> **PROVIDED RECORDS**
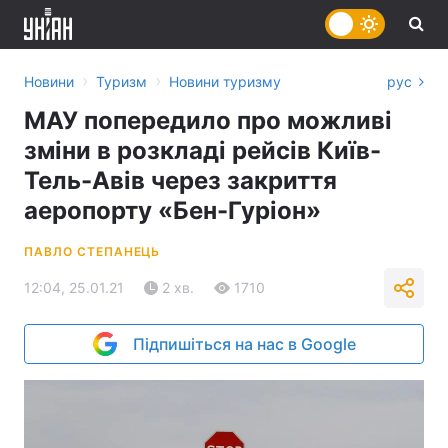
›
›
Новини
Туризм
Новини туризму
рус
МАУ попередило про можливі
зміни в розкладі рейсів Київ-
Тель-Авів через закриття
аеропорту «Бен-Гуріон»
ПАВЛО СТЕПАНЕЦЬ
12:04, 25.01.21
2 хв.
1710
Підпишіться на нас в Google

> **EXERCISE PROMPT**
None of the lines before the one containing "зміни в розкладі" belong in the answer; reproduce that line and all later lines of the records exactly.

> **ANSWER SPACE**
зміни в розкладі рейсів Київ-
Тель-Авів через закриття
аеропорту «Бен-Гуріон»
ПАВЛО СТЕПАНЕЦЬ
12:04, 25.01.21
2 хв.
1710
Підпишіться на нас в Google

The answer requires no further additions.